In order to determine the amount of scFv-coupled micellar lipids required for a strong immunoliposomal binding to target cells, we generated immunoliposomes by inserting between 0.01 mol% and 1 mol% of scFv-MalPEG₂₀₀₀-DSPE-conjugates. Coupling efficiencies to Mal-PEG₂₀₀₀-DSPE were approximately 95% for scFv' hu225 and 50% for scFv' MFE23 as determined by SDS-PAGE (Figure 4a). Hu225-ILs were generated by post-insertion at 55 °C for 30 min and MFE23-ILs were generated performing the post-insertion step at 45 °C for approximately 2 h. Both types of immunoliposomes (hu225-IL, MFE23-IL) showed a concentration-dependent binding to EGFR- and CEA-positive tumor cell lines analyzed by flow cytometry (Figure 4b). For hu225-IL, strongest signals were observed using 0.1 to 0.3 mol% inserted lipid. MFE23-ILs showed strong binding with 0.03 to 0.1 mol% inserted lipid.

Because the two scFv' molecules showed different thermal stability, we established a two-step post-insertion protocol for the generation of dual-targeted immunoliposomes, which also allowed to use different amounts of the two antibody-coupled micellar lipids for insertion (Figure 5).

In a first step, 0.3 mol% scFv' hu225-coupled lipids were inserted into preformed liposomes at 55 °C for 30 min. In a second step, 0.03 mol% scFv' MFE23-coupled lipids were then inserted into these immunoliposomes at 45 °C for approximately 2 h. Bispecificity of the dual-targeted ILs was confirmed by ELISA. CEA was immobilized onto microtiter plates and subsequently incubated with liposomes followed by soluble EGFR-Fc fusion protein, which was then detected with an anti-Fc antibody (Figure 6). Thus, only liposomes containing anti-CEA and anti-EGFR scFvs in their lipid bilayer are capable of binding both antigens. Accordingly, anti-EGFR-ILs (hu225-IL), anti-CEA-ILs (MFE23-IL) as well as non-targeted liposomes (nt) gave no signals in ELISA, while dt-ILs caused a concentration-dependent increase in ELISA signal.

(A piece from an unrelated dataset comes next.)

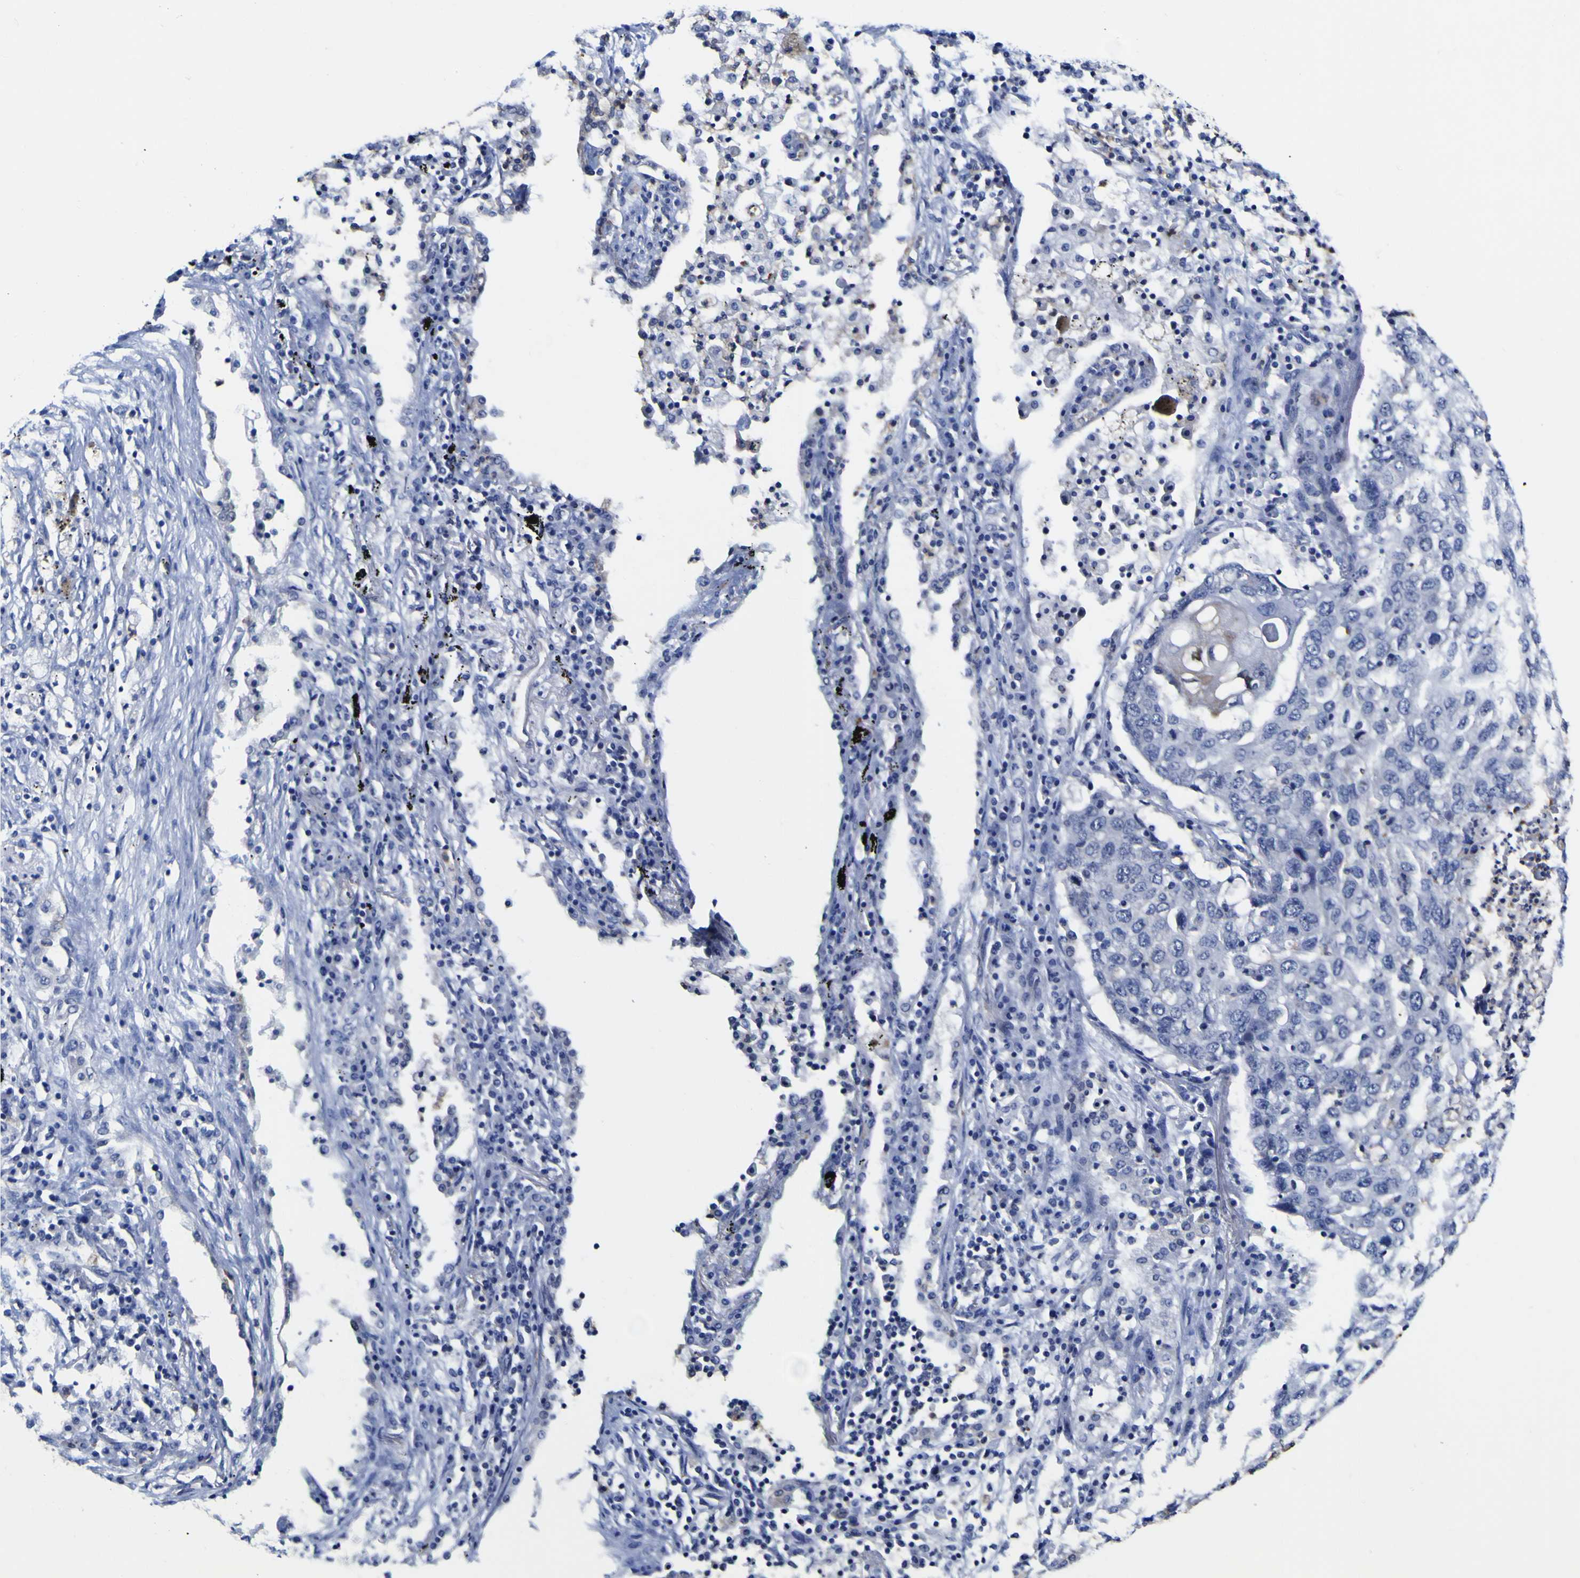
{"staining": {"intensity": "negative", "quantity": "none", "location": "none"}, "tissue": "lung cancer", "cell_type": "Tumor cells", "image_type": "cancer", "snomed": [{"axis": "morphology", "description": "Squamous cell carcinoma, NOS"}, {"axis": "topography", "description": "Lung"}], "caption": "The IHC image has no significant expression in tumor cells of lung cancer (squamous cell carcinoma) tissue.", "gene": "CASP6", "patient": {"sex": "female", "age": 63}}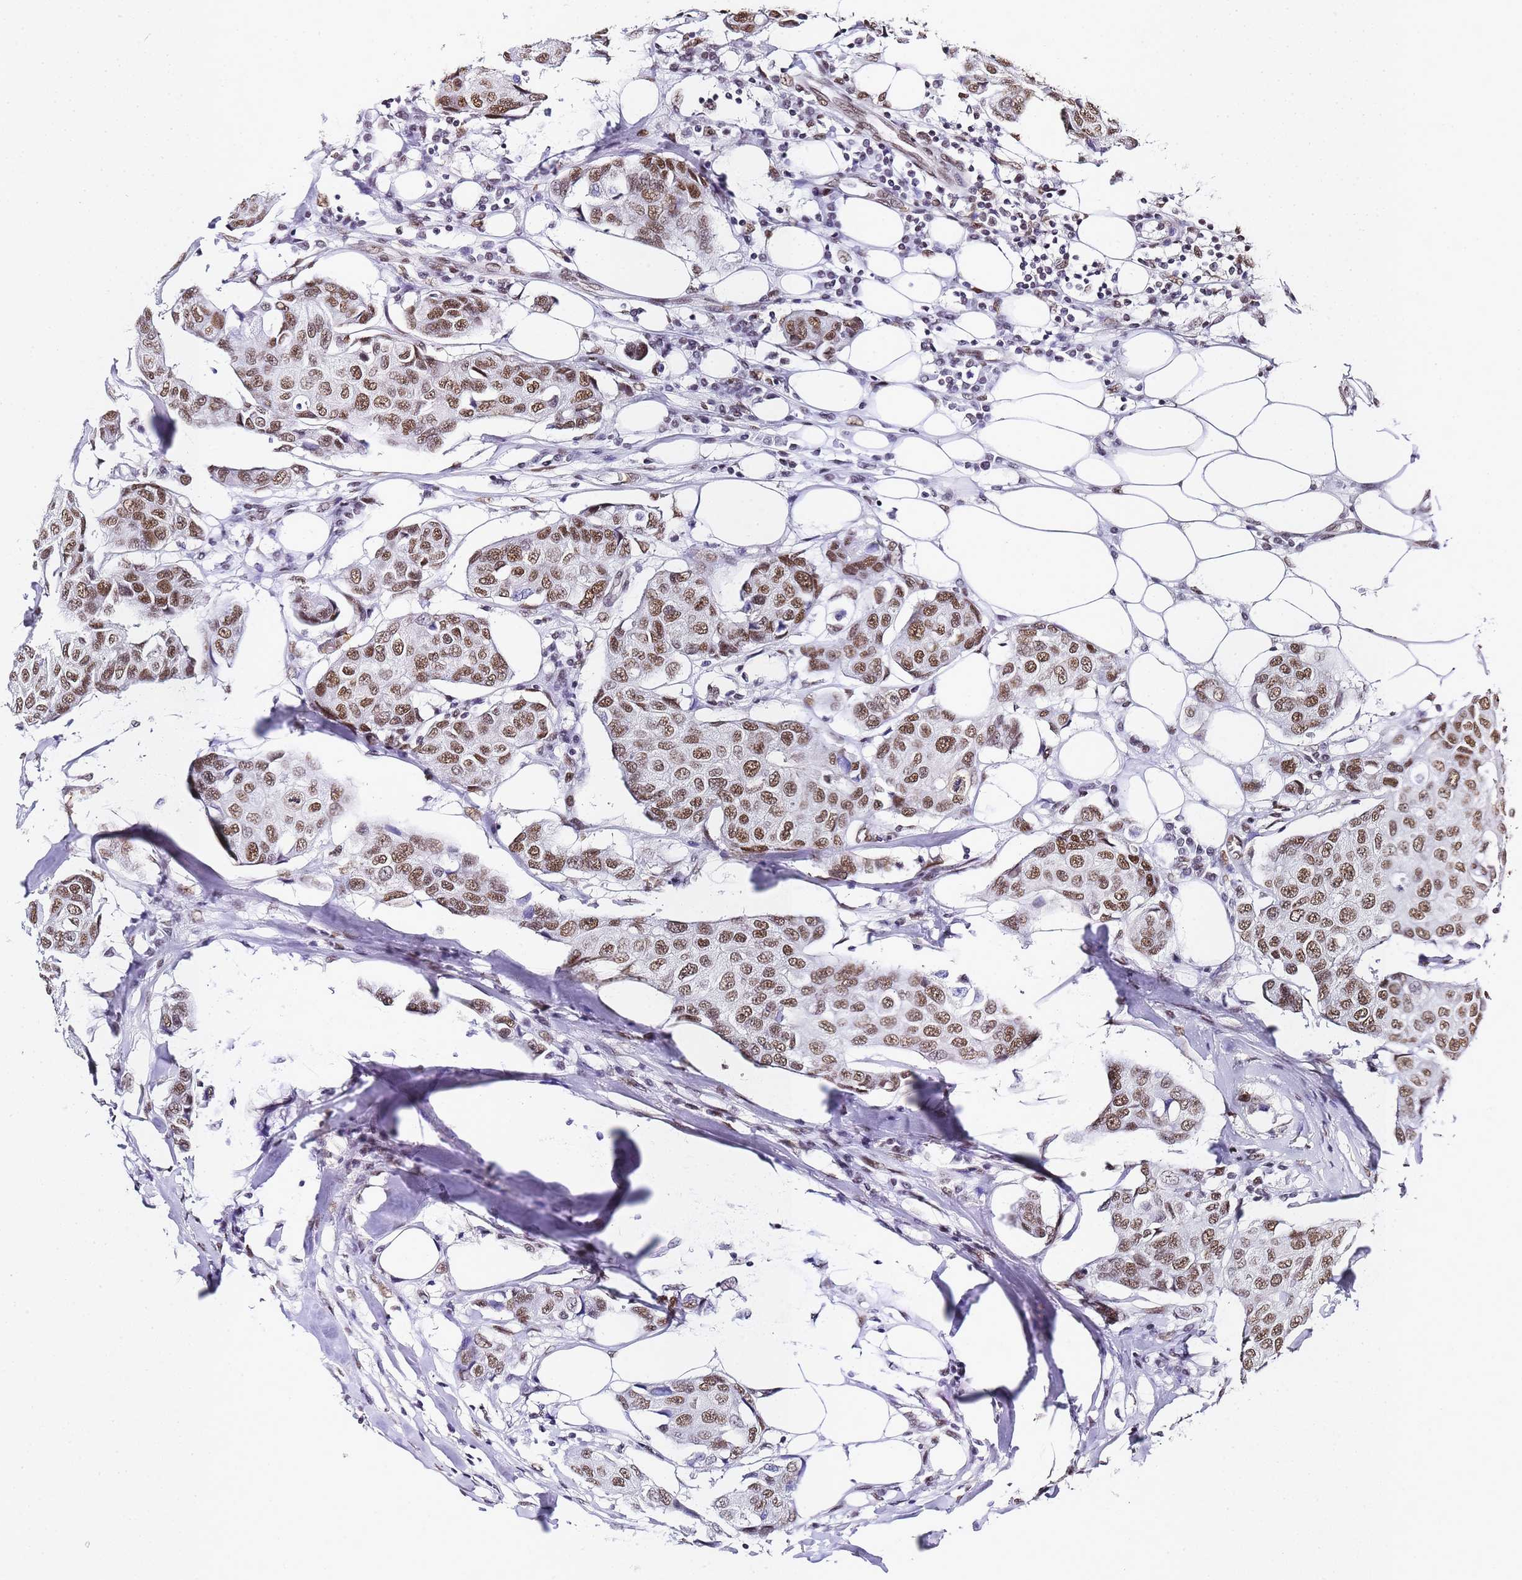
{"staining": {"intensity": "moderate", "quantity": ">75%", "location": "nuclear"}, "tissue": "breast cancer", "cell_type": "Tumor cells", "image_type": "cancer", "snomed": [{"axis": "morphology", "description": "Duct carcinoma"}, {"axis": "topography", "description": "Breast"}], "caption": "Immunohistochemical staining of human breast cancer (infiltrating ductal carcinoma) shows moderate nuclear protein positivity in approximately >75% of tumor cells. Using DAB (3,3'-diaminobenzidine) (brown) and hematoxylin (blue) stains, captured at high magnification using brightfield microscopy.", "gene": "POLR1A", "patient": {"sex": "female", "age": 80}}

The dt-ILs as well as the monospecific ILs were then tested for binding to a panel of different tumor cell lines (Figure 7). Binding of the monospecific ILs correlated with expression of EGFR and CEA on these cell lines. Thus, MFE23-ILs showed strong binding to LS174T, LoVo and A549 cells, while weak binding was seen with MCF-7 and no binding with A431 and SKBR3 cells. Hu225-ILs showed strong binding to all cell lines except MCF-7 for which only a weak binding was observed. Interestingly, the dt-ILs combined the binding activities of the monospecific ILs. Thus, strong binding was observed with all cell lines tested. Signals obtained with the dt-ILs were also concentration-dependent and always similar or slightly better than the signals observed for either hu225-ILs or MFE23-ILs alone.